Long-time locals know that the group – a Beatles tribute show that frequently ranks among the top 20 touring acts in North America – cut its teeth in Reno and Tahoe showrooms. Ironically, Rain’s increasing success, including a recent run on Broadway, has led to fewer local performances, even though three of the original members still live in Reno.
Friday’s concert – one of five scheduled as part of the Pioneer’s Broadway Comes to Reno series – marked the first time Rain has delivered a public show here in nearly a decade, and time hasn’t diminished the act. These days, Rain is a full-on multimedia spectacular, complete with videos, costume changes and a parade of Beatles hits.
Although band members don’t call themselves by the names of the original Fab Four, there’s no question they’re trying to give audiences a true Beatles experience. Everything from the clothing that the performers wear to the instruments they play appear vintage, and the music is astonishingly well rendered. Reno’s Joey Curatolo is Rain’s version of Paul McCartney, and his voice is remarkably similar. Likewise, Steve Landes does a fine job singing John Lennon’s melodies, and Joe Bithorn slices through George Harrison’s guitar solos as though he wrote them.
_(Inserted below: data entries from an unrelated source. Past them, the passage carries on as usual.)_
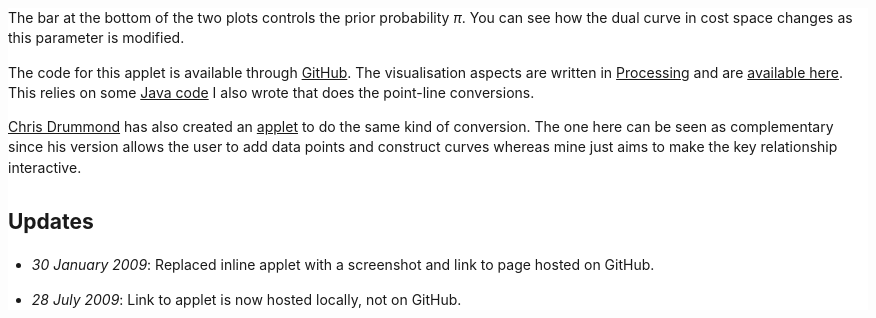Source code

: The bar at the bottom of the two plots controls the prior probability $\pi$. You can see how the dual curve in cost space changes as this parameter is modified.

The code for this applet is available through [GitHub](http://github.com). The visualisation aspects are written in [Processing](http://processing.org) and are [available here](http://github.com/mreid/siroc/). This relies on some [Java code](http://github.com/mreid/geovex/) I also wrote that does the point-line conversions.

[Chris Drummond](http://www.site.uottawa.ca/~cdrummon/) has also created an [applet](http://www.site.uottawa.ca/~cdrummon/rocconversion.html) to do the same kind of conversion. The one here can be seen as complementary since his version allows the user to add data points and construct curves whereas mine just aims to make the key relationship interactive.   

Updates
-------
* _30 January 2009_: Replaced inline applet with a screenshot and link to page
  hosted on GitHub.

* _28 July 2009_: Link to applet is now hosted locally, not on GitHub.

[^1]: My description here differs slightly from Drummond and Holte's in that I am keeping priors and costs separate and not normalising the loss.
Ralph Castelli, another Reno local, plays all of Ringo Starr’s drum parts with finesse, while also doing a reasonably good job mimicking Ringo’s quirky vocal style.
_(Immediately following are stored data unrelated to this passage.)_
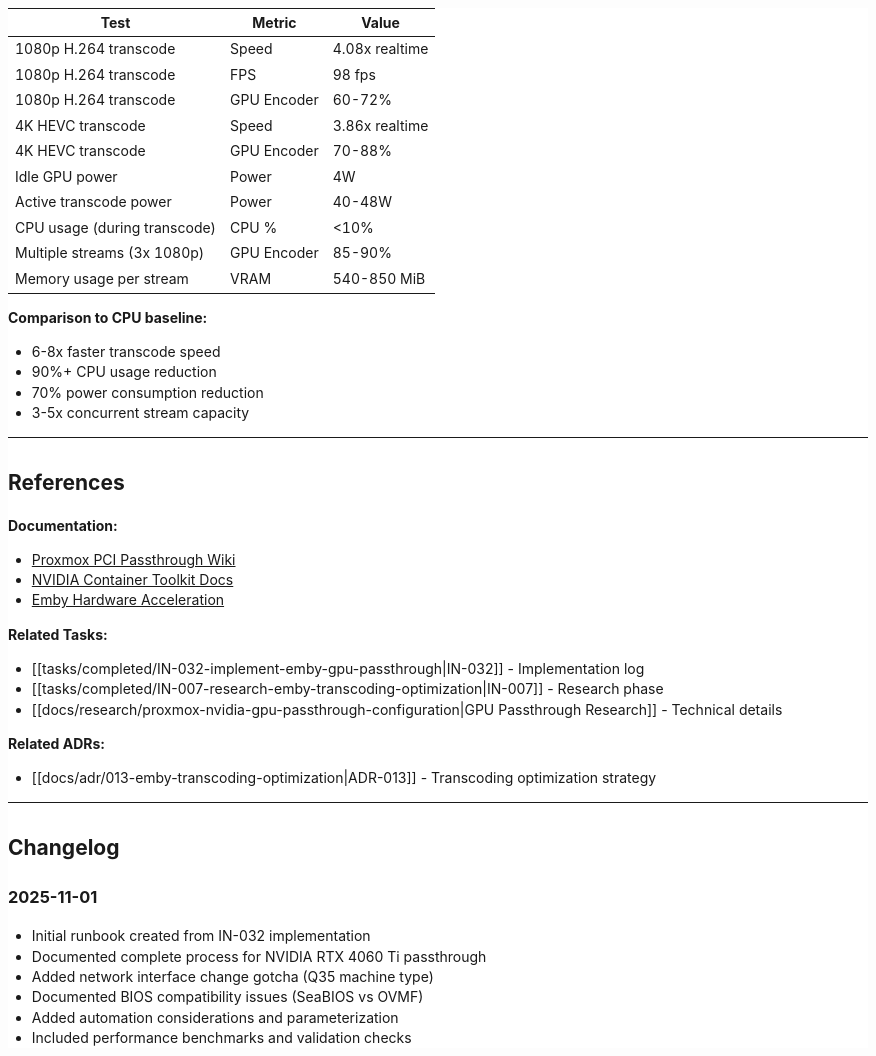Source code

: | Test | Metric | Value |
|------|--------|-------|
| 1080p H.264 transcode | Speed | 4.08x realtime |
| 1080p H.264 transcode | FPS | 98 fps |
| 1080p H.264 transcode | GPU Encoder | 60-72% |
| 4K HEVC transcode | Speed | 3.86x realtime |
| 4K HEVC transcode | GPU Encoder | 70-88% |
| Idle GPU power | Power | 4W |
| Active transcode power | Power | 40-48W |
| CPU usage (during transcode) | CPU % | <10% |
| Multiple streams (3x 1080p) | GPU Encoder | 85-90% |
| Memory usage per stream | VRAM | 540-850 MiB |

**Comparison to CPU baseline:**
- 6-8x faster transcode speed
- 90%+ CPU usage reduction
- 70% power consumption reduction
- 3-5x concurrent stream capacity

---

## References

**Documentation:**
- [Proxmox PCI Passthrough Wiki](https://pve.proxmox.com/wiki/PCI_Passthrough)
- [NVIDIA Container Toolkit Docs](https://docs.nvidia.com/datacenter/cloud-native/container-toolkit/)
- [Emby Hardware Acceleration](https://support.emby.media/support/solutions/articles/44001159092)

**Related Tasks:**
- [[tasks/completed/IN-032-implement-emby-gpu-passthrough|IN-032]] - Implementation log
- [[tasks/completed/IN-007-research-emby-transcoding-optimization|IN-007]] - Research phase
- [[docs/research/proxmox-nvidia-gpu-passthrough-configuration|GPU Passthrough Research]] - Technical details

**Related ADRs:**
- [[docs/adr/013-emby-transcoding-optimization|ADR-013]] - Transcoding optimization strategy

---

## Changelog

### 2025-11-01
- Initial runbook created from IN-032 implementation
- Documented complete process for NVIDIA RTX 4060 Ti passthrough
- Added network interface change gotcha (Q35 machine type)
- Documented BIOS compatibility issues (SeaBIOS vs OVMF)
- Added automation considerations and parameterization
- Included performance benchmarks and validation checks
Because Rain plays all its music live – and because the band plays tunes the Beatles never attempted anywhere but a studio – keyboard player Mark Beyer is a huge part of the show, providing everything from strings on “Eleanor Rigby” to horn lines on “Sgt. Pepper’s Lonely Hearts Club Band.” Before The Beatles broke up, the group cranked out some mind-numbingly complex orchestrations using multi-track recording technology, and it's a tribute both to modern equipment and the excellent musicians in Rain that they are able to recreate these sounds on stage.